In our study, the number of HBsAg- and HBcAg- positive cells was gradually decreased from villous capillary endothelial cells to maternal decidual cells in 4 placentas. The degree of staining was decreased in the same order from the fetus side to the mother side of placenta. HBV DNA was positive in 2 of the venous blood samples. This indicated that HBV infected the fetus first, and then infected cells in different layers of placenta. In these 4 cases HBsAg and HBcAg were detected in amniotic epidermic cells, HBV DNA in amniotic fluid and vaginal secretion was also detected, suggesting that the ascending infection from vagina might exist, that is to say, HBV in vaginal secretion infected fetal membrane, amniotic fluid, fetus and cells of different layers in placenta or HBV infected fetal membrane first then infected cells in different layers of placenta from the fetus side to the mother’s side.

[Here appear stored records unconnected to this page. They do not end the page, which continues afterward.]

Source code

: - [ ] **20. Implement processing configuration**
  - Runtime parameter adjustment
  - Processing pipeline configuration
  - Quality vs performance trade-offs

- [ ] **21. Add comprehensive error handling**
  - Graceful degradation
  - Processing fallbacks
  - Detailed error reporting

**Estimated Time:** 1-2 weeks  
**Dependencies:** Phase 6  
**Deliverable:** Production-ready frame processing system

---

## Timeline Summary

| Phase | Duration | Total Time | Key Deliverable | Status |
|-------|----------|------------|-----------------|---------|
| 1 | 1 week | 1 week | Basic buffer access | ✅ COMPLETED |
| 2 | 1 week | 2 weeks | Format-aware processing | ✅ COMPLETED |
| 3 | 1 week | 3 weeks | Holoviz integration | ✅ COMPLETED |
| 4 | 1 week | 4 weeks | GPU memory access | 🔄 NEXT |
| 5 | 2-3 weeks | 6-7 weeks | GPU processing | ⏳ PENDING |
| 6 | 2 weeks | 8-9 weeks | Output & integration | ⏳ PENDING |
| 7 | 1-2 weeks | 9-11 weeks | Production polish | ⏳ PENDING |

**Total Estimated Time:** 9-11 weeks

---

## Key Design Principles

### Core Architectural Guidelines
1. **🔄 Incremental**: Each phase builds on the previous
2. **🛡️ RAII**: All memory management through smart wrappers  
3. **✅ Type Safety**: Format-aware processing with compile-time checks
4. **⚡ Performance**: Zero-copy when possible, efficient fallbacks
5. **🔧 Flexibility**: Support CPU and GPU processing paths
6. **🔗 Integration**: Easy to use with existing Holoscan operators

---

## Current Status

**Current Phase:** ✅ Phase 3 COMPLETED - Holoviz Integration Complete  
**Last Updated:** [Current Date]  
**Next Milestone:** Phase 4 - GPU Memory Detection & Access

From the 1980’s, researchers all over the world have proved that HBV DNA was existent in all generations of spermatogenic cells and sperms in HBV-infected males. Researchers studied male HBV carriers whose wives were not infected with HBV, and their fetuses. The results of HBV DNA sequencing showed that the homology between the father and his son or daughter was 98% - 100%. Some researchers found HBsAg in follicular fluid of HBsAg-positive women by immunohistochemistry. Still others found HBV DNA in ovary from a woman who died of severe hepatitis using in situ hybridization. HBV DNA was mainly in plasma of ovum and interstitial cells. Now that human oocytes can be infected by HBV, the possibility of HBV transmission through oocytes may exist. In our study, although the fetus HBV infection through oocyte has not been proved in the 2 cases, we could not exclude the possibility.
In conclusion, intrauterine HBV infection is mainly transmitted through the placenta from the maternal blood to the fetus. HBV infection through vagina or oocytes may exist.